This fall, I enrolled* in the free, online, Stanford artificial intelligence course. For me, this class was a watershed moment. I have followed the development of many online courses over the years. I have often felt that the courses are really just a textbook copied onto a screen followed by a multiple choice question that asks you to recall what you just read. In other words, 19th century pedagogy, but it’s on a computer, so now it’s really exciting. In contrast, this Stanford course had a number of features that make me think very differently about what is possible in an online space. For example, although as a teacher I would really prefer smaller class sizes, I was surprised that a class with 160,000 students could lead to more learning than a smaller class would.

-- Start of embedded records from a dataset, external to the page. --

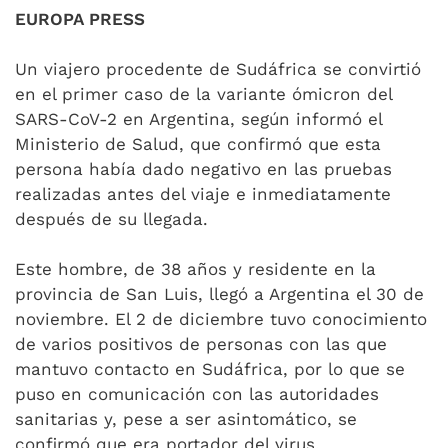
EUROPA PRESS
Un viajero procedente de Sudáfrica se convirtió
en el primer caso de la variante ómicron del
SARS-CoV-2 en Argentina, según informó el
Ministerio de Salud, que confirmó que esta
persona había dado negativo en las pruebas
realizadas antes del viaje e inmediatamente
después de su llegada.
Este hombre, de 38 años y residente en la
provincia de San Luis, llegó a Argentina el 30 de
noviembre. El 2 de diciembre tuvo conocimiento
de varios positivos de personas con las que
mantuvo contacto en Sudáfrica, por lo que se
puso en comunicación con las autoridades
sanitarias y, pese a ser asintomático, se
confirmó que era portador del virus.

As a result, when I learned that Sebastian Thrun, one of the professors from the artificial intelligence class, had created a new free online university (udacity.com) and is offering a new online course this spring in computer science (tagline: create your own search engine in seven weeks!), I immediately signed up for the class. But then, as I thought about it more, I thought, “I bet there’s some students in our schools who would be interested in this course too.” I had started to compose an email to all the high school math and science teachers in our schools telling them about the course when I thought, “You know what, I should take this on myself.”

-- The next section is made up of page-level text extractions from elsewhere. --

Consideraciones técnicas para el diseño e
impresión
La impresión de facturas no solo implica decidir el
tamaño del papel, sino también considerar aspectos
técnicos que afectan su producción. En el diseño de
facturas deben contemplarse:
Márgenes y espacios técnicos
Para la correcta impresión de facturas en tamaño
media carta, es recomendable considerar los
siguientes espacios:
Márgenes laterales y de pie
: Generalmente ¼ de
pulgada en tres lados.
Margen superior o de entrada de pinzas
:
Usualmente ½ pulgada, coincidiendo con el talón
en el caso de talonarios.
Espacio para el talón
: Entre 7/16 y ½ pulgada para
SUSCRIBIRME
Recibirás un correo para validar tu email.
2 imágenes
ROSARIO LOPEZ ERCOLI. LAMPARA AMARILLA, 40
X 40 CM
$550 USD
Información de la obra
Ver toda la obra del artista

A few weeks ago, I met with a group of juniors and seniors at High Tech High International and made the following pitch. Join me for 7 weeks. We will all take this online class and will support each other through a study group that meets twice a week. We’re going to learn some computer science. We’re going to learn something about how we do or don’t learn in this environment. A bunch of students said yes. I am going to post about what we are learning.
* I can’t say I “took” the course: with full disclosure, I did stop working on the class in week 4. Life interfered, which could be the subject of another post.